Lillard will be the epicenter of the project moving forward. From here, the quest is to find out who fits around him. With everyone else on the roster - most notably Meyers Leonard, C.J. McCollum, Mason Plumlee and Noah Vonleh - the objective will be to throw them into the laboratory, see how they fit with Lillard and make adjustments as necessary.
This rebuild obviously won't be easy, but I do like where it's going. The other pieces are deceptively good. Leonard and McCollum showed flashes of brilliance in limited time in Portland last year. Leonard shot 50/40/90! Plumlee is 25 years old and a skilled big man on both ends; he played for USA Basketball and won a world championship a year ago. Vonleh was slotted as high as No. 3 or 4 on a lot of draft boards last summer, slipping only because he's a little bit young and raw. Give him time - he'll develop.
It's also important to note that all of the above players are high-character guys, readily coachable and easy to mold into whatever type of team Terry Stotts wants them to be. In a rebuild, that's the type of group you need. In Boston, Ainge gave Brad Stevens a wonderfully moldable roster; Stevens turned it into a team that succeeded with pacing, spacing, aggressive shooters on offense and ball-hawking pests on defense. It worked because everyone bought in together - Ainge built the roster, Stevens shaped it and the players carried out their coach's vision.
Can Portland do the same? All signs point to yes. The roster is a promising one, and Olshey and Stotts look poised to guide this process together. The only question is whether we, the fans, are ready for the journey that lies ahead.
***
When I first mentioned to my editors at Blazer's Edge earlier this week that I was writing a piece about the rebuilding process, the first question I got from Dave was an interesting one. "Does the piece empathize," he asked me, "or wallow?"
I guess the answer is a little bit of both. There's plenty of time between now and the moment this rebuild actually begins (meaning like, on a basketball court and not at a podium). We've got about 11 weeks until the start of training camp. That's enough time to cover the whole spectrum of emotions. We can go through every stage of grief and then some. We can sulk, we can question, we can get deep in thought and, eventually, we can start to get optimistic about the future.
I went through all of the above steps in Boston. It took a couple of years for the optimism part to become real - i.e., for me to transition from mere wishful thinking to a legitimate, objective belief that the Celtics were good. But that's OK. I learned to enjoy the journey. The process taught me to appreciate the losses as much as the wins.
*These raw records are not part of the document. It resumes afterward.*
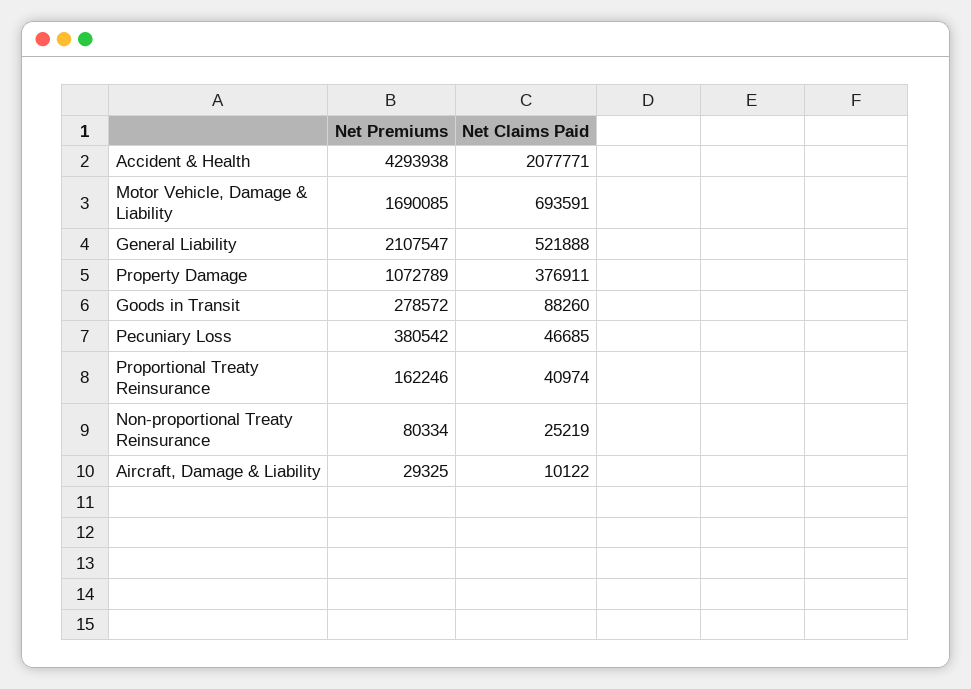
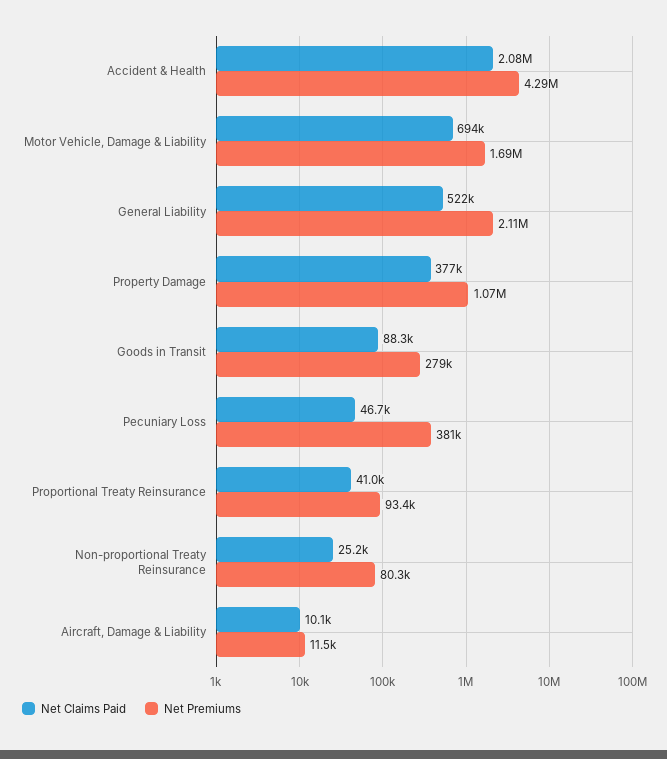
  {
    "Net Premiums": {
      "Accident & Health": 4293938,
      "Motor Vehicle, Damage & Liability": 1690085,
      "General Liability": 2107547,
      "Property Damage": 1072789,
      "Goods in Transit": 278572,
      "Pecuniary Loss": 380542,
-     "Proportional Treaty Reinsurance": 162246,
+     "Proportional Treaty Reinsurance": 93400,
      "Non-proportional Treaty Reinsurance": 80334,
-     "Aircraft, Damage & Liability": 29325
+     "Aircraft, Damage & Liability": 11500
    },
    "Net Claims Paid": {
      "Accident & Health": 2077771,
      "Motor Vehicle, Damage & Liability": 693591,
      "General Liability": 521888,
      "Property Damage": 376911,
      "Goods in Transit": 88260,
      "Pecuniary Loss": 46685,
      "Proportional Treaty Reinsurance": 40974,
      "Non-proportional Treaty Reinsurance": 25219,
      "Aircraft, Damage & Liability": 10122
    }
  }

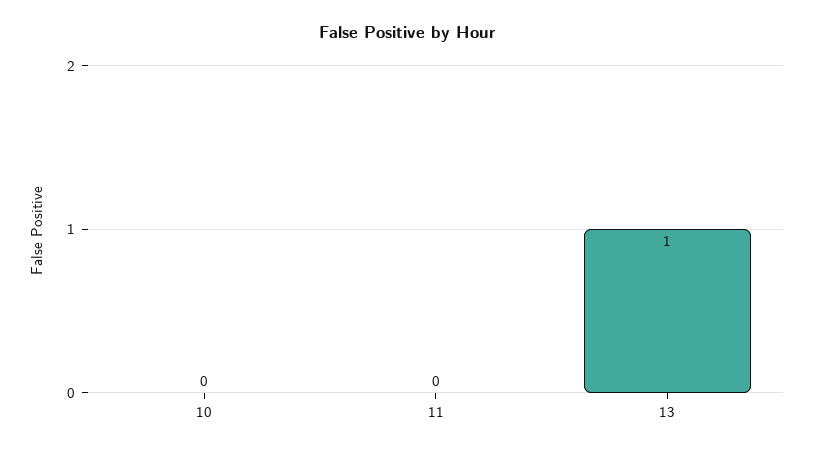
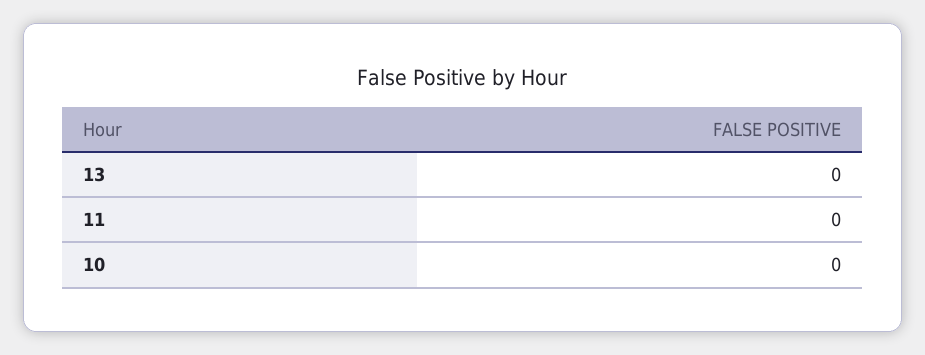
  {
    "10": 0,
    "11": 0,
-   "13": 1
+   "13": 0
  }

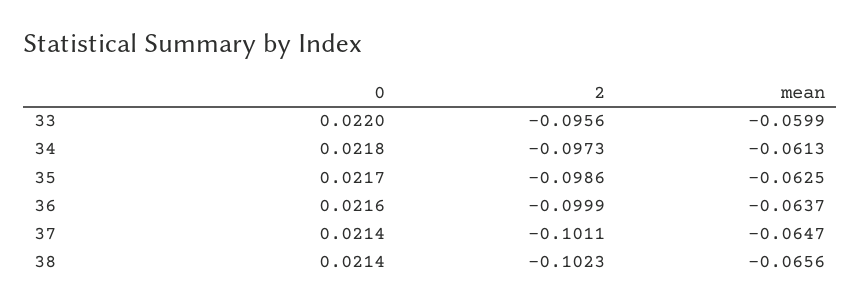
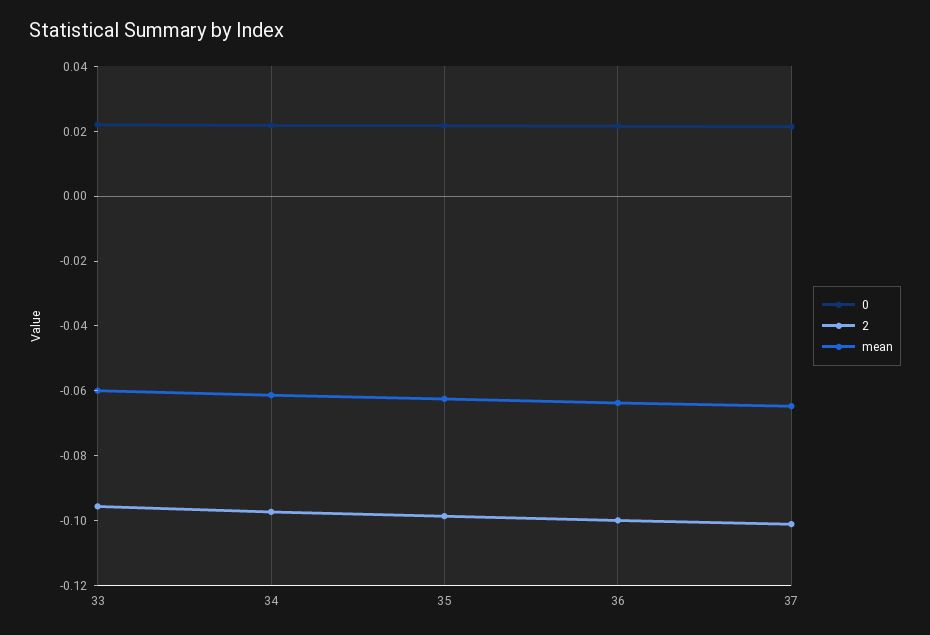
  {
    "0": {
      "33": 0.022,
      "34": 0.0218,
      "35": 0.0217,
      "36": 0.0216,
-     "37": 0.0214,
+     "37": 0.0214
-     "38": 0.0214
    },
    "2": {
      "33": -0.0956,
      "34": -0.0973,
      "35": -0.0986,
      "36": -0.0999,
-     "37": -0.1011,
+     "37": -0.1011
-     "38": -0.1023
    },
    "mean": {
      "33": -0.0599,
      "34": -0.0613,
      "35": -0.0625,
      "36": -0.0637,
-     "37": -0.0647,
+     "37": -0.0647
-     "38": -0.0656
    }
  }

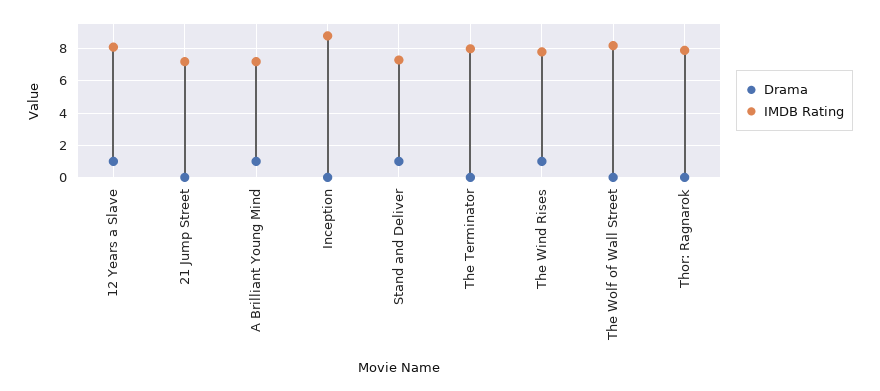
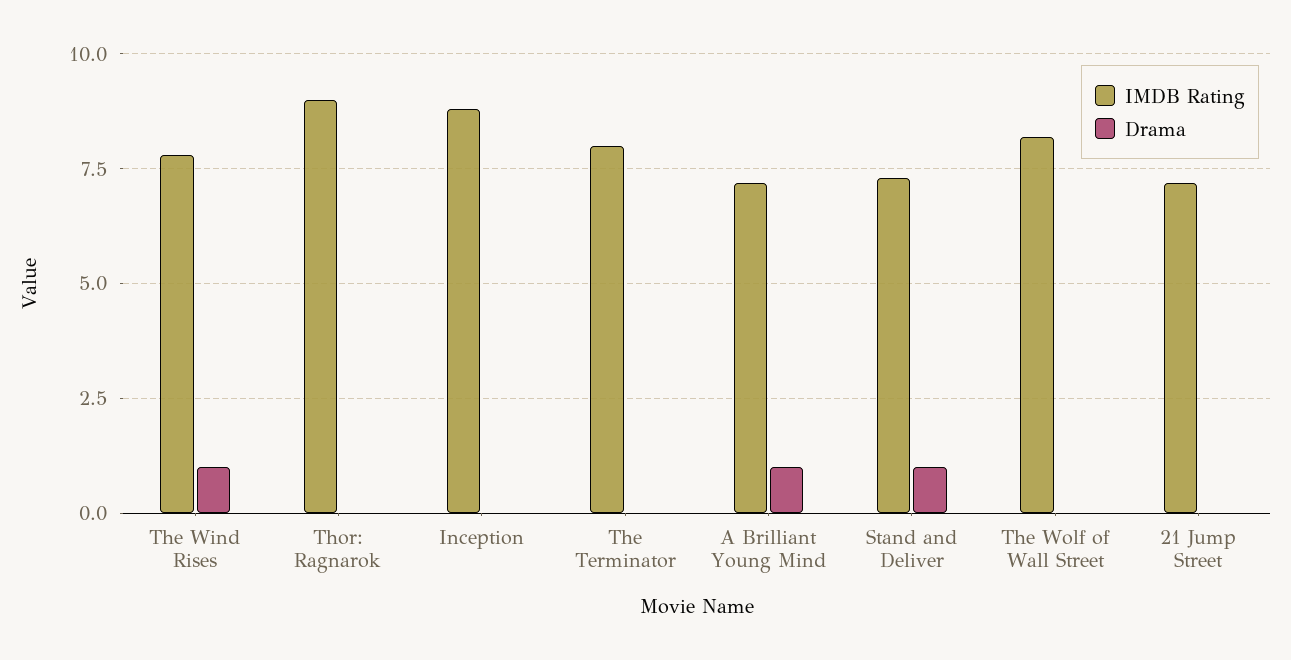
  {
    "Drama": {
-     "12 Years a Slave": 1,
      "21 Jump Street": 0,
      "A Brilliant Young Mind": 1,
      "Inception": 0,
      "Stand and Deliver": 1,
      "The Terminator": 0,
      "The Wind Rises": 1,
      "The Wolf of Wall Street": 0,
      "Thor: Ragnarok": 0
    },
    "IMDB Rating": {
-     "12 Years a Slave": 8,
      "21 Jump Street": 7,
      "A Brilliant Young Mind": 7,
      "Inception": 9,
      "Stand and Deliver": 7.5,
      "The Terminator": 8,
      "The Wind Rises": 8,
      "The Wolf of Wall Street": 8,
-     "Thor: Ragnarok": 8
+     "Thor: Ragnarok": 9
    }
  }

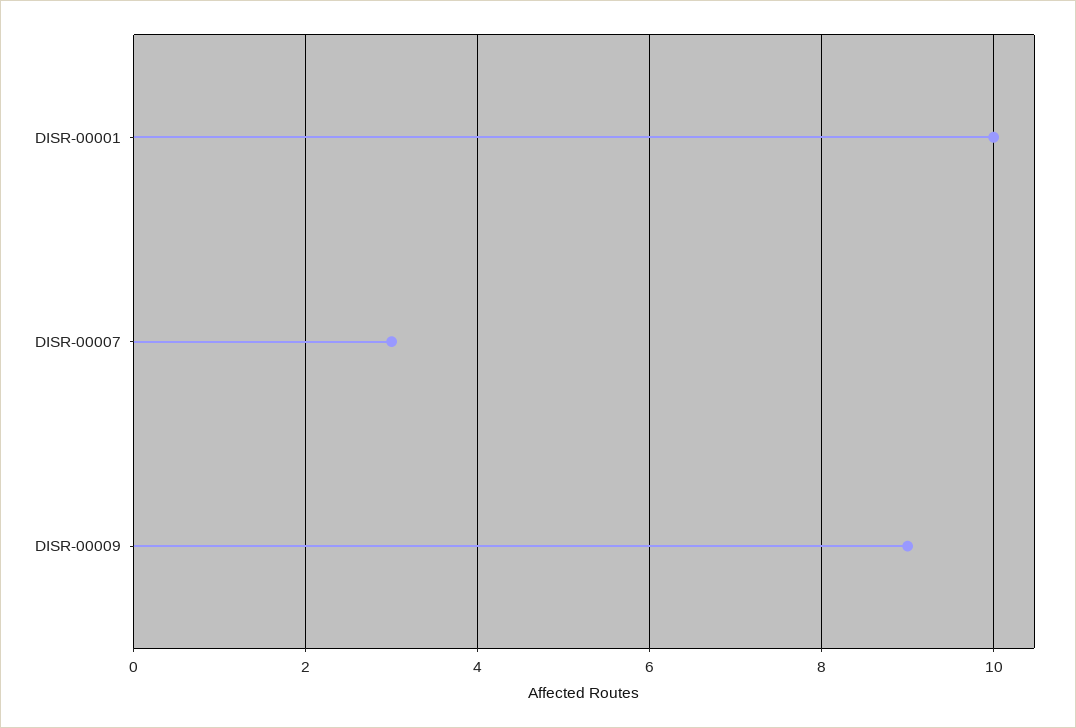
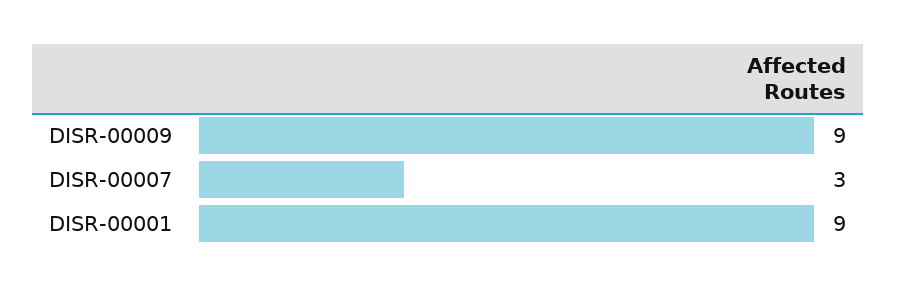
  {
-   "DISR-00001": 10,
+   "DISR-00001": 9,
    "DISR-00007": 3,
    "DISR-00009": 9
  }

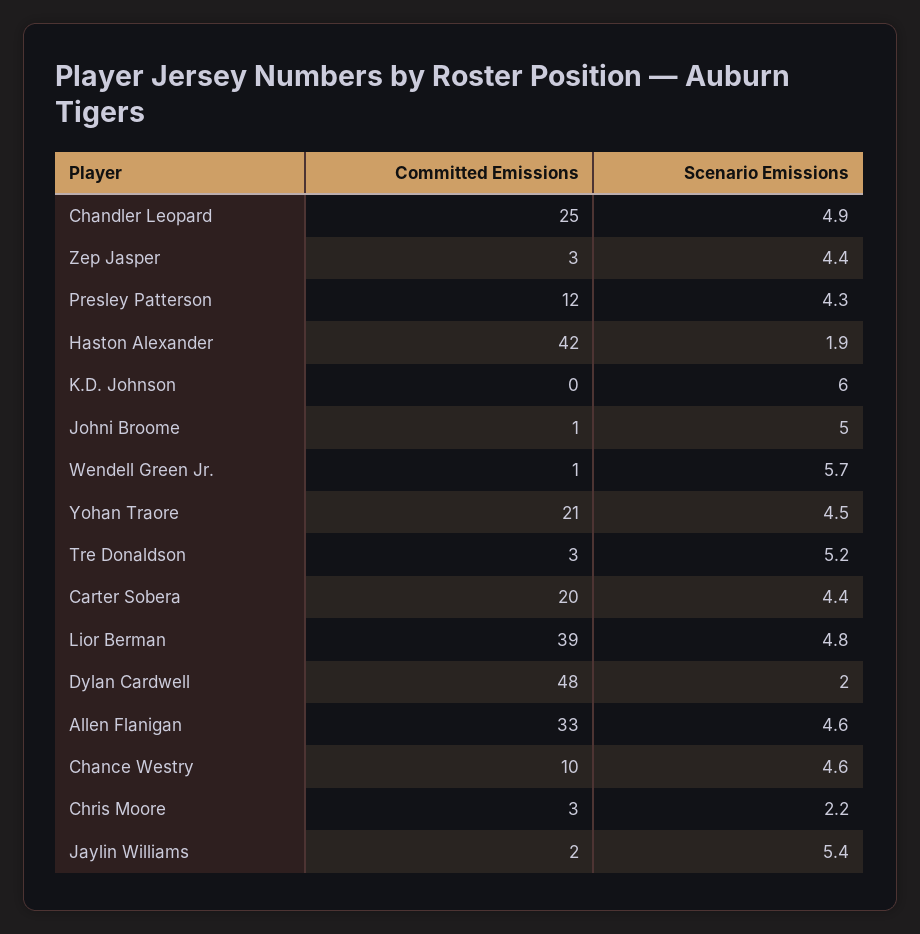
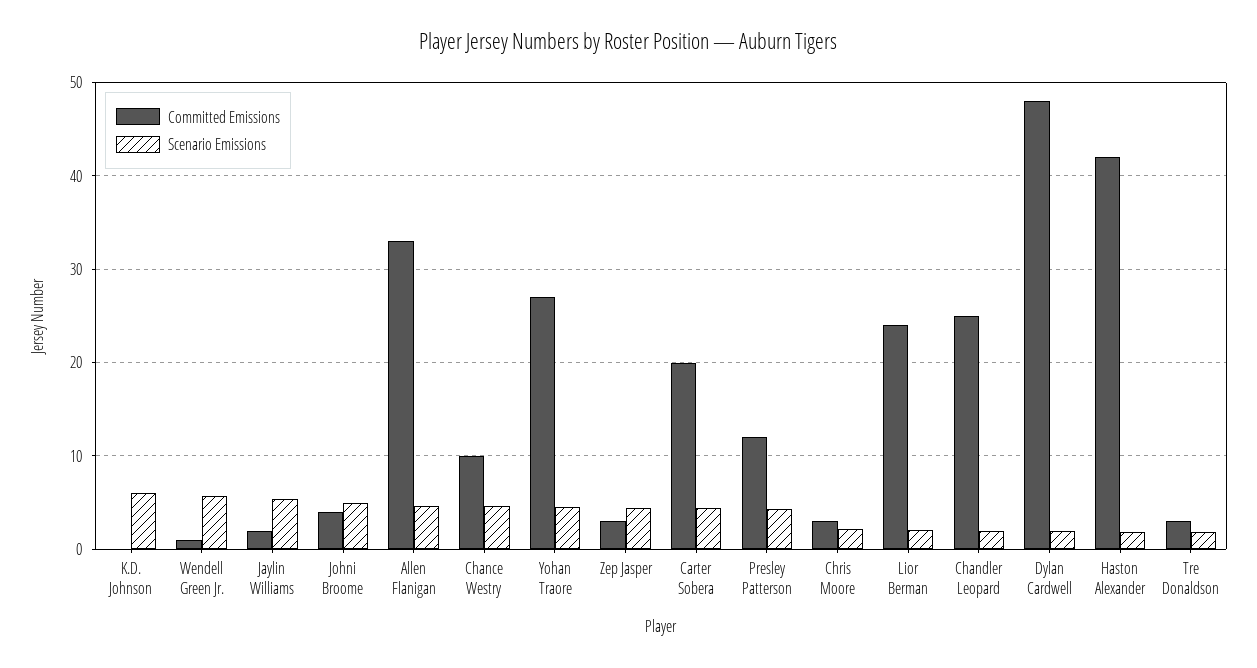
  {
    "Committed Emissions": {
      "Chandler Leopard": 25,
      "Zep Jasper": 3,
      "Presley Patterson": 12,
      "Haston Alexander": 42,
      "K.D. Johnson": 0,
-     "Johni Broome": 1,
+     "Johni Broome": 4,
      "Wendell Green Jr.": 1,
-     "Yohan Traore": 21,
+     "Yohan Traore": 27,
      "Tre Donaldson": 3,
      "Carter Sobera": 20,
-     "Lior Berman": 39,
+     "Lior Berman": 24,
      "Dylan Cardwell": 48,
      "Allen Flanigan": 33,
      "Chance Westry": 10,
      "Chris Moore": 3,
      "Jaylin Williams": 2
    },
    "Scenario Emissions": {
-     "Chandler Leopard": 4.9,
+     "Chandler Leopard": 2,
      "Zep Jasper": 4.4,
      "Presley Patterson": 4.3,
      "Haston Alexander": 1.9,
      "K.D. Johnson": 6,
      "Johni Broome": 5,
      "Wendell Green Jr.": 5.7,
      "Yohan Traore": 4.5,
-     "Tre Donaldson": 5.2,
+     "Tre Donaldson": 2,
      "Carter Sobera": 4.4,
-     "Lior Berman": 4.8,
+     "Lior Berman": 2,
      "Dylan Cardwell": 2,
      "Allen Flanigan": 4.6,
      "Chance Westry": 4.6,
      "Chris Moore": 2.2,
      "Jaylin Williams": 5.4
    }
  }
Every setback makes the eventual successes all the more gratifying.
LaMarcus Aldridge and company are gone. That part sucks. But the key to surviving this momentary heartbreak is to think of July 2015 as a beginning of something, not an end. One chapter in Trail Blazers history is over, but that only means we get to turn the page and begin writing a new one. That's not something we're built for, necessarily, but we can learn to love it if we try.